Rok po rozwodzie z Karolem, w 1997 roku, księżna Diana zginęła w wypadku samochodowym w Paryżu. Dokumentacja z 1999 r. dotycząca zdarzenia, sporządzona przez francuskich urzędników wykazała, że kierowca był nietrzeźwy w momencie wypadku i stracił panowanie nad pojazdem po przekroczeniu prawie dwukrotnie dozwolonej prędkości.
Chociaż paparazzi są często obwiniani za śmierć księżnej, niewiele jest dowodów na to, że ktokolwiek z prasy spowodował wypadek. Reporterzy nie byli jedynymi rzekomo odpowiedzialnymi za śmierć księżnej Diany. Niektórzy wskazali palcem na brytyjską rodzinę królewską i zarzucili jej, że w jakiś sposób zaaranżowali wypadek.

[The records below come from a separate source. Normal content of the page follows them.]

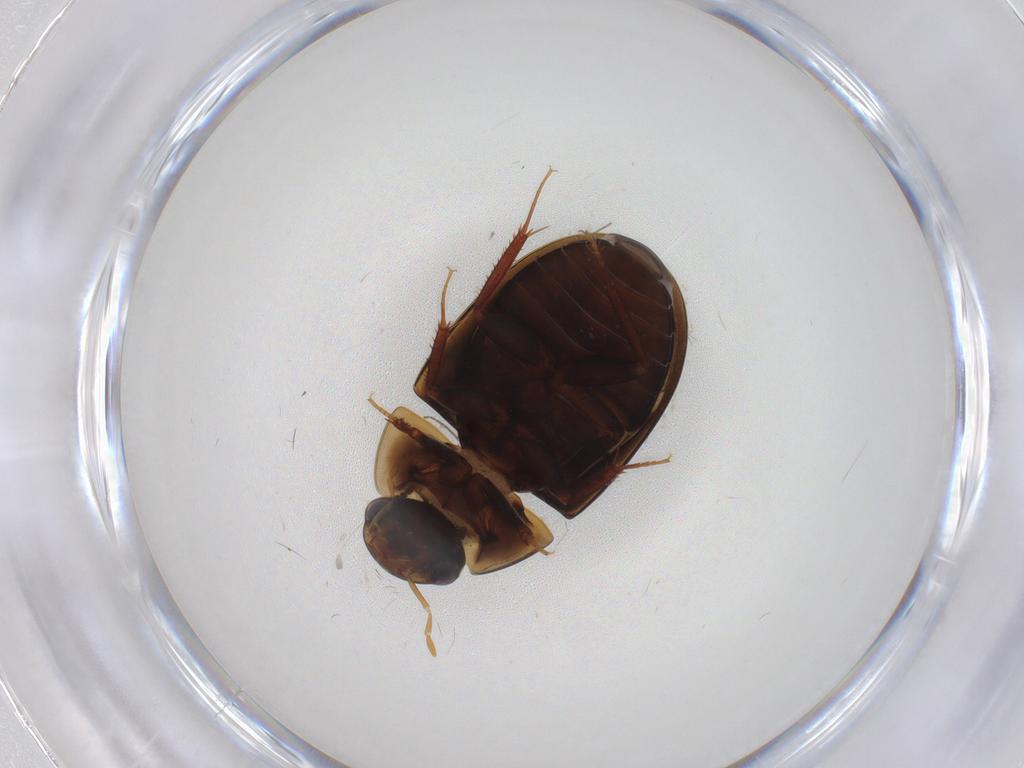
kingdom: Animalia
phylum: Arthropoda
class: Insecta
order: Coleoptera
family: Hydrophilidae
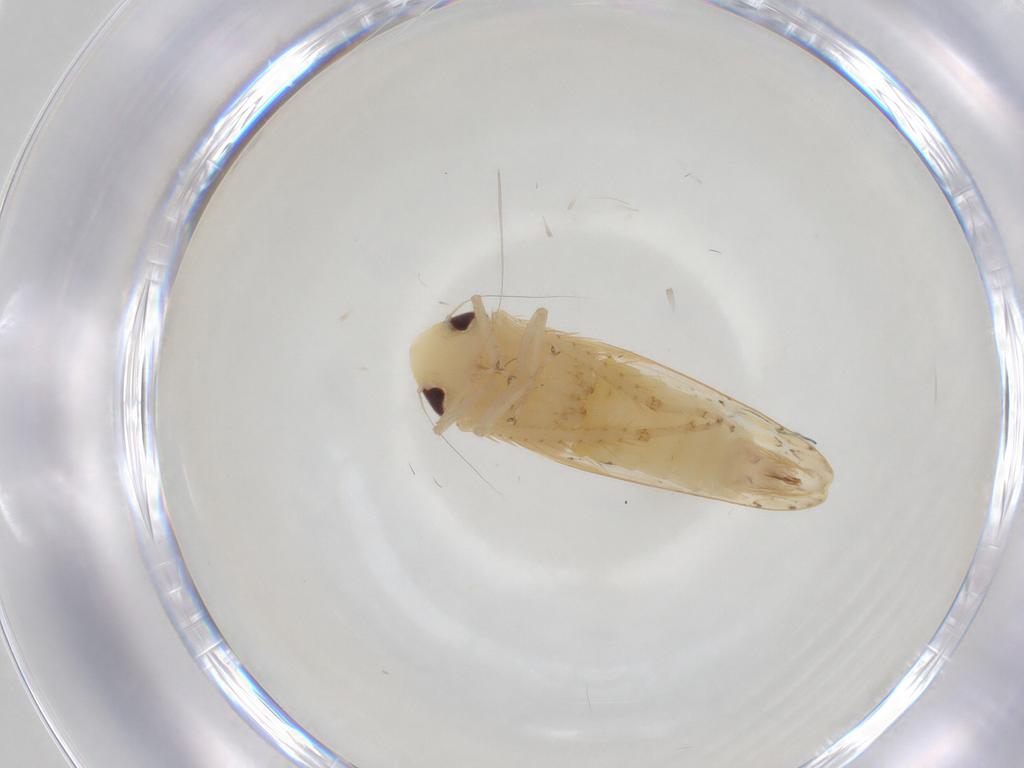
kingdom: Animalia
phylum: Arthropoda
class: Insecta
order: Hemiptera
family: Cicadellidae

Dokumenty ws. śmierci księżnej Diany
Diana nie była jedyną ofiarą wypadku. Wraz z kierowcą zginął także jej partner, Dodi Al Fayed. Jego ojciec, Mohamed Al Fayed, zarzucił, że zarówno księżna, jak i jego syn zostali celowo zabici, ponieważ ich związek spowodował zakłopotanie brytyjskiej rodziny królewskiej.
Dokumentacja obala jednak ten zarzut, ponieważ udowodniono, że poziom alkoholu we krwi kierowcy był prawie trzykrotnie wyższy niż dopuszczalny we Francji limit. W raporcie obalono również pogłoski, że karetka przewożąca księżną Dianę do szpitala była prowadzona zbyt wolno, próbując pozbawić księżną potrzebnej pomocy medycznej, a także doniesienia, że księżna Diana mogła być w ciąży.
Nie spodziewała się kolejnego dziecka, a charakter odniesionych obrażeń sprawił, że karetka nie jechała zbyt szybko, aby nie dopuścić do dalszych obrażeń - tak ujawniono w aktach. Pomimo tych ustaleń pogłoski o przyczynie śmierci księżnej Diany i możliwym zaangażowaniu rodziny królewskiej, a mianowicie Karola, nadal rozpalają wyobraźnię.
Twierdzenia, że następca trony maczał palce w śmierci byłej żony, jak dowiodła francuska dokumentacja wypadku, są nie tylko okrutne, ale także rażąco fałszywe.